■ TASK INSTRUCTIONS ■
Please print every record below exactly as it appears.

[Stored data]
::::::::

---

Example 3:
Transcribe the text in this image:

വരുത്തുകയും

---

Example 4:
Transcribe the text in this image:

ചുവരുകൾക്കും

::::::::

■ OUTPUT FOR THIS TASK ■
---

Example 3:
Transcribe the text in this image:

വരുത്തുകയും

---

Example 4:
Transcribe the text in this image:

ചുവരുകൾക്കും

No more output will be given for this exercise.